FFP contracts are great — in theory – are they really great in practice?
You put your proposal together: you budgeted your labor, indirects and add in a 7% profit.
Congratulations – you are awarded $100,000 to produce 3 deliverables.
Are you really making a 7% profit —- or don’t you know?
It is really great to know how much revenue you will make, but if you don’t actually track your directs and indirects against the contract you may actually wind up losing money.
You are obligated to the deliverables – you can’t ask for more money – that’s the point of a fixed price contract. The government doesn’t care if you lose money on the contract – they just want you to produce what you committed to.
Most contractors are not concerned about tracking costs and indirects against specific contracts unless they have a Cost Plus Fee contract.
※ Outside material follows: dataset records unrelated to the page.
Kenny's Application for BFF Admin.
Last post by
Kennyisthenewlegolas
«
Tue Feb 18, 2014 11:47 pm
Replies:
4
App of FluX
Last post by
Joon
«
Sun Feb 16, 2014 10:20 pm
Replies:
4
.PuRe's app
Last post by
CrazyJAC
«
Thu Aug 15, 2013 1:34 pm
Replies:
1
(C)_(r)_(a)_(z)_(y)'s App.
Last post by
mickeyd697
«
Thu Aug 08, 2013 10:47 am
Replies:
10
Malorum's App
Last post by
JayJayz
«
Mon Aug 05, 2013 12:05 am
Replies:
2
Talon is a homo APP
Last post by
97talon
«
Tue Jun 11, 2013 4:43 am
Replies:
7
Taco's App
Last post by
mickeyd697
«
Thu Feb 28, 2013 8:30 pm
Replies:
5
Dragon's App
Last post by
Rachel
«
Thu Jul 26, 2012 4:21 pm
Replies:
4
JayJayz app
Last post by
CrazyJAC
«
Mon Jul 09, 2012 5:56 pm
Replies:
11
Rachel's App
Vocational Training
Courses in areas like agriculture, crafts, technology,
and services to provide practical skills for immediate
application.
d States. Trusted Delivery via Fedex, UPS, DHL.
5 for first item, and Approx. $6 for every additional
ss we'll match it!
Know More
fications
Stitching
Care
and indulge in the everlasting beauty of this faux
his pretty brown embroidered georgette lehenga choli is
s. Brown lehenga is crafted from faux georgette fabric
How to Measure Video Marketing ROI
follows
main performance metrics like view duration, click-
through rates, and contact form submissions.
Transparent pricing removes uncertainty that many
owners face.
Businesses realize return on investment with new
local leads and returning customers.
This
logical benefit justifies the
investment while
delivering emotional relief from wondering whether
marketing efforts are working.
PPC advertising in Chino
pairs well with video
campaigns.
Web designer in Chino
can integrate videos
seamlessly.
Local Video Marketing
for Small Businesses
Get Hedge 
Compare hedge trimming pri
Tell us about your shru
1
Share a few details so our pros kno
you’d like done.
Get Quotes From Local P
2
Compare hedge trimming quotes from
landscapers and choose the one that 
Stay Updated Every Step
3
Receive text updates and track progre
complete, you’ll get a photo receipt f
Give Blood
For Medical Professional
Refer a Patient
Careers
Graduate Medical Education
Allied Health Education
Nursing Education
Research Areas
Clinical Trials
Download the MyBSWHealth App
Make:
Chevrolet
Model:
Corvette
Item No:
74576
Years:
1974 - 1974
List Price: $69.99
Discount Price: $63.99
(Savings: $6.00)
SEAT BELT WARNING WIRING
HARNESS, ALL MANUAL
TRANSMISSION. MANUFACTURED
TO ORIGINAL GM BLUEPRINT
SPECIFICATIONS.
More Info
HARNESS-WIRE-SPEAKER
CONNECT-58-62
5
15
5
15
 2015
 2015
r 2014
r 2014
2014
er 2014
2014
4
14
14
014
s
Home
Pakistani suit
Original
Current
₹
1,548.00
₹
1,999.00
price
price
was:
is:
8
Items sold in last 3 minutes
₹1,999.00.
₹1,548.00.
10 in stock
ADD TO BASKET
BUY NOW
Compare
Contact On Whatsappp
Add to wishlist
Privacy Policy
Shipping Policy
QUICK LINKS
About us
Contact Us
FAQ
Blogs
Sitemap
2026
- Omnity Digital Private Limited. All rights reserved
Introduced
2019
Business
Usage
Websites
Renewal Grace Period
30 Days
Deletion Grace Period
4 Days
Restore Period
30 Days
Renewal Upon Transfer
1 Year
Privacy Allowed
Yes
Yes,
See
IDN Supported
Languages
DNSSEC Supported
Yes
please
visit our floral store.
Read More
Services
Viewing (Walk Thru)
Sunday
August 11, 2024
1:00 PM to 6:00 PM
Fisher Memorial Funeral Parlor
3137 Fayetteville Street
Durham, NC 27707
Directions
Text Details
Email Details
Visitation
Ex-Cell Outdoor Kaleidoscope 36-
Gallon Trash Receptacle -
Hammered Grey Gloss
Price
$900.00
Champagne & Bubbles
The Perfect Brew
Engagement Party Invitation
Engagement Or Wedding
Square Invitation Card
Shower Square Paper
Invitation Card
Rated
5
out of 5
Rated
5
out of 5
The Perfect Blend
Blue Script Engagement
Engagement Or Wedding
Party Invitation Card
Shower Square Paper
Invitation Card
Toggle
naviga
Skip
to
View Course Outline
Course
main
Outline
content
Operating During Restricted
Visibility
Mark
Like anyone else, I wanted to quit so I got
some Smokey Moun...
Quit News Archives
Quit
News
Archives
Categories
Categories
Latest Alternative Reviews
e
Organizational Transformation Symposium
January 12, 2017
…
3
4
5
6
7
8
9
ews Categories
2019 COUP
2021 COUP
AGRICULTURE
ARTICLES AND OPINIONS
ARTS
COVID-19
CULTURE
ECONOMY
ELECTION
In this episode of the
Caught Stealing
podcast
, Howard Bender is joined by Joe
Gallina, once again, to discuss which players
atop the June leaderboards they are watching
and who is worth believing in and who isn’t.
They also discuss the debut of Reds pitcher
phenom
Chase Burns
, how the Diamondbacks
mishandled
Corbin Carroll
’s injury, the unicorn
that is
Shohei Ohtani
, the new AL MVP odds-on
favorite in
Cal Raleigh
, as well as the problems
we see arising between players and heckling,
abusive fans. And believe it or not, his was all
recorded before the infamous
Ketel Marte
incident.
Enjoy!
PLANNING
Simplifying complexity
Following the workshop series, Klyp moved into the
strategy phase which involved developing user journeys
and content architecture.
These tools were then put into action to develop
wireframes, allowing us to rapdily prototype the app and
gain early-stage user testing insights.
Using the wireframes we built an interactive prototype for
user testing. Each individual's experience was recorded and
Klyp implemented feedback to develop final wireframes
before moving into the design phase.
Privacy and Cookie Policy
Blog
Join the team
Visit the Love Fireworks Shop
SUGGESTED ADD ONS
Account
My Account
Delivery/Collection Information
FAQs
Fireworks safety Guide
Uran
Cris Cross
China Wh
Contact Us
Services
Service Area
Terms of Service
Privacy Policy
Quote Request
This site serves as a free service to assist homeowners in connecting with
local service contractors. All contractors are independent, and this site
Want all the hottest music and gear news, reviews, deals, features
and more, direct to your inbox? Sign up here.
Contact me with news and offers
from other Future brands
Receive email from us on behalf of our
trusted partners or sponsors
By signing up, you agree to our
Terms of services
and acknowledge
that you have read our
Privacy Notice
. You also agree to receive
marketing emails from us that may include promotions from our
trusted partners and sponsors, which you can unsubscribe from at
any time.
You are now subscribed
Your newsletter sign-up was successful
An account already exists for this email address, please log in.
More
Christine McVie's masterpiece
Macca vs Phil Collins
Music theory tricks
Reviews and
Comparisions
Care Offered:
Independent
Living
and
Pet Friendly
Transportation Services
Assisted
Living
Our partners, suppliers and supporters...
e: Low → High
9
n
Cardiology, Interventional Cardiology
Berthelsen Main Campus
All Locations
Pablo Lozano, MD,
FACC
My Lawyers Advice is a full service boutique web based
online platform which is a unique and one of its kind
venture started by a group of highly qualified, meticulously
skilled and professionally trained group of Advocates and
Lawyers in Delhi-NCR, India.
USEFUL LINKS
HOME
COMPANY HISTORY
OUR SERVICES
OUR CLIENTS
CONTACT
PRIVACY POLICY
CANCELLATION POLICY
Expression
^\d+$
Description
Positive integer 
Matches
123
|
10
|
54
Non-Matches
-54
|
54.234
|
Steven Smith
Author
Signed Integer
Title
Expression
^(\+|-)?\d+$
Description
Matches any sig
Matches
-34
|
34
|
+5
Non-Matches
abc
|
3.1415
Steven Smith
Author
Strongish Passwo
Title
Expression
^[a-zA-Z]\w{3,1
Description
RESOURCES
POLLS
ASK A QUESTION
But the fact of the matter it is just as important, from a financial management perspective, to track your costs on all contracts to ensure that you are covering your costs and maintaining a profit.
According to a recent article by Steven Mendiburu in the Contract Management magazine, “Fixed-price contracting is now the preferred vehicle of choice by the U.S. government”; even for large R&D contracts.
Now is the time to get your systems and processes in place to accurately bid on and track actual costs on all of your contracts and make sure you actually make the profit you bid on your proposal.
There is no cost recovery option in FFP contracts like there is in CPFF contracts, so your top line will not change for the contract; but your real bottom line may take a hit if you don’t track you costs accurately.